AVON GETS A GREEN LIGHT TO RESTART CHINA BUSINESS

NEW YORK — Avon Products Inc. said Friday it had received a government go-ahead to resume operations in China as a wholesale and retail business.
The company hopes to be back in operation a week from today.
Like all other direct-selling companies, Avon has been idle since April 21, when all such firms were prohibited from selling products or recruiting sales representatives in China.
Under the new government license, Avon said it intends to operate as a wholesaler to Chinese retail stores and to convert its approximately 75 branch centers into retail outlets.
The conversion will be profound. Under the old arrangement, Avon employed 50,000 sales reps.

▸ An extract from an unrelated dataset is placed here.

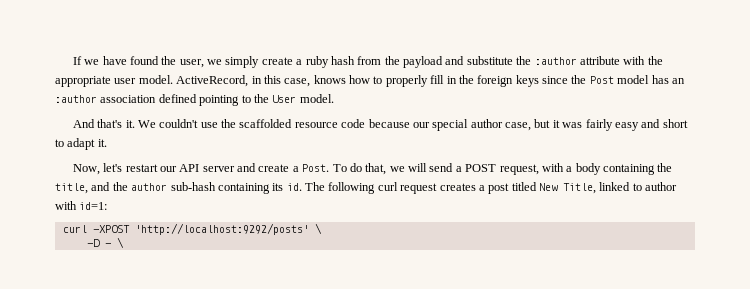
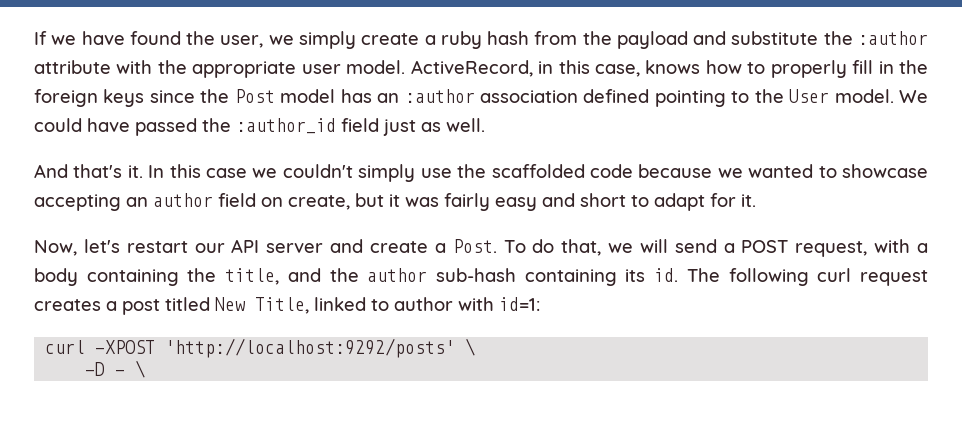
[72,119,199,128] // And that's it. We couldn't -> [899,90,928,103] [34,118,485,136] [34,164,416,182] We could have passed the :author_id field just as well. // And that's it. In this case we couldn't simply
[294,122,338,128] resource -> (585, 171) none
[412,119,531,131] our special author case, -> [717,164,928,178] [34,193,350,211] we wanted to showcase accepting an author field on create,
(96, 144) none -> [710,193,736,207] for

“We are delighted that Avon is once again able to serve the people of China,” said James E. Preston, Avon’s chairman and chief executive officer. “We have made a long-term commitment to that market and we look forward to working with the Chinese government to insure that ethical companies like Avon have the opportunity to build productive, profitable businesses there.”
Avon entered China in 1990 and quickly built its sales. By 1997, volume grew to about $75 million, about 1.5 percent of Avon’s global sales of $5.1 billion.
An Avon spokesman said the company expects to continue dealing with many former reps on a customer basis as the business evolves under its new license.
Considering the company had lost most of the second quarter during the government-ordered shutdown, it would be “overly optimistic” to expect this year’s revenues to match those of 1997. He acknowledged that sales probably would be lower while Avon rebuilds its business.
Later this year, the company plans to open a manufacturing plant in Conghua in the southern province of Guangdong.